For real-time serving, implement a feature serving layer that provides low-latency access to pre-computed features. This might use in-memory databases like Redis for millisecond response times:

import redis
import json

class FeatureServingStore:
    def __init__(self, redis_host='localhost', redis_port=6379):
        self.redis_client = redis.Redis(
            host=redis_host,
            port=redis_port,
            decode_responses=True
        )
    
    def store_features(self, entity_id, features):
        """Store features for real-time serving."""
        key = f'features:{entity_id}'
        self.redis_client.setex(
            key,
            timedelta(hours=24),  # TTL
            json.dumps(features)
        )
    
    def get_features(self, entity_id):
        """Retrieve features for inference."""
        key = f'features:{entity_id}'
        feature_json = self.redis_client.get(key)
        if feature_json:
            return json.loads(feature_json)
        return None

Ensure feature consistency between training and serving by using the same feature computation code in both contexts. Consider using a feature store framework like Feast or Tecton that handles this automatically.

Conclusion

Data engineering forms the backbone of successful machine learning projects, determining whether models can move from promising experiments to reliable production systems. By focusing on robust data collection, proper storage architecture, rigorous feature engineering, systematic quality validation, and thoughtful orchestration, you create the foundation for ML systems that work reliably at scale.
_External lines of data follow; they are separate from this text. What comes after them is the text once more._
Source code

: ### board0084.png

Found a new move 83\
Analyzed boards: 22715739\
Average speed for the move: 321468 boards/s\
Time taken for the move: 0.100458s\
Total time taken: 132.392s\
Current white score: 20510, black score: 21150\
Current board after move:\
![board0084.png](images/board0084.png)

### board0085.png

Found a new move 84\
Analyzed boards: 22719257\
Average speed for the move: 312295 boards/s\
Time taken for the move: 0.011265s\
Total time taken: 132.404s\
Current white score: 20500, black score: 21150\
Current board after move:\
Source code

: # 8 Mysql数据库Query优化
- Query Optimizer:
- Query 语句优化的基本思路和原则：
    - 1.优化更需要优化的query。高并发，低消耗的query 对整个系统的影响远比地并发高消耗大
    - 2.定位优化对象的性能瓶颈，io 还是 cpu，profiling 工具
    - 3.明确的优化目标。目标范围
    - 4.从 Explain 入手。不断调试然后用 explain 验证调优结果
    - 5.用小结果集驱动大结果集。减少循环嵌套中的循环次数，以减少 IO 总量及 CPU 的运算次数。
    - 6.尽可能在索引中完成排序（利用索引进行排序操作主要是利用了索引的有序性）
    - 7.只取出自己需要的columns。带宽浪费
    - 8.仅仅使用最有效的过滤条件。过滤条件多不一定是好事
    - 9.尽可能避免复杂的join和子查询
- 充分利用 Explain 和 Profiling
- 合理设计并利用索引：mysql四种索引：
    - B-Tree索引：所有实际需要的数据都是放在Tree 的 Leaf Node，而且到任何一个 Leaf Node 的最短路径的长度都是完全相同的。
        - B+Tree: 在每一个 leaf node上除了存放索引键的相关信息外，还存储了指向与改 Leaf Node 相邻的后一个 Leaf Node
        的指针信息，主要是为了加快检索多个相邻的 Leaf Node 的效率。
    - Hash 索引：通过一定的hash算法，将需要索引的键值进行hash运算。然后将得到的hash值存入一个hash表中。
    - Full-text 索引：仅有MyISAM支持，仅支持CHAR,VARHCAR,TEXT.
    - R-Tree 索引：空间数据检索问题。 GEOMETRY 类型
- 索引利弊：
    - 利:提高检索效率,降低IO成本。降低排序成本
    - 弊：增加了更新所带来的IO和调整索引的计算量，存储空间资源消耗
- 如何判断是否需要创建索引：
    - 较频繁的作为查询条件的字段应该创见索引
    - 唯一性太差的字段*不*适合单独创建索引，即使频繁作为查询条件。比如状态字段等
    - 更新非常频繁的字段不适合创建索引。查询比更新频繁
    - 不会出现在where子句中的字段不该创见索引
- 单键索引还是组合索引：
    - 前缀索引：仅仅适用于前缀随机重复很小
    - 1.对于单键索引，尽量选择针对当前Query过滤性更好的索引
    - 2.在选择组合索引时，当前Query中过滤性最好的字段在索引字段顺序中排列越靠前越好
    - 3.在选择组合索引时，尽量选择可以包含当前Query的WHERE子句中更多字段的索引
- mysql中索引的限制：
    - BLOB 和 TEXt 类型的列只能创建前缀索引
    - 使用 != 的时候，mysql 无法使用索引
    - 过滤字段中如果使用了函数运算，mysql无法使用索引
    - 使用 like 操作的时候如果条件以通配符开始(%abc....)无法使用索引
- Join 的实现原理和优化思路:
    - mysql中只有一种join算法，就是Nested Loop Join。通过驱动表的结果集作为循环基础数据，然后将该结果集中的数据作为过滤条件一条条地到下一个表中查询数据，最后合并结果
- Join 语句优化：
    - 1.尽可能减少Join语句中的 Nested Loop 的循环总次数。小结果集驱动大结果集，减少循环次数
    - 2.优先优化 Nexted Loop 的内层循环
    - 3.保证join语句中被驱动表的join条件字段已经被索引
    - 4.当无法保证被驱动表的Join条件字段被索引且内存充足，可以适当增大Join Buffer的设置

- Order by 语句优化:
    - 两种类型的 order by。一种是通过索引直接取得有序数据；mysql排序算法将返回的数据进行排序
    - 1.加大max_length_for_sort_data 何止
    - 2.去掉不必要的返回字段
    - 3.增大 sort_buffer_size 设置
The basics covered here—point-in-time correctness, training-serving consistency, data versioning, quality monitoring, and pipeline automation—are not optional niceties but essential practices that separate successful ML projects from failed ones. Investing in solid data engineering upfront saves countless hours of debugging mysterious model failures and enables your team to iterate quickly and deploy confidently.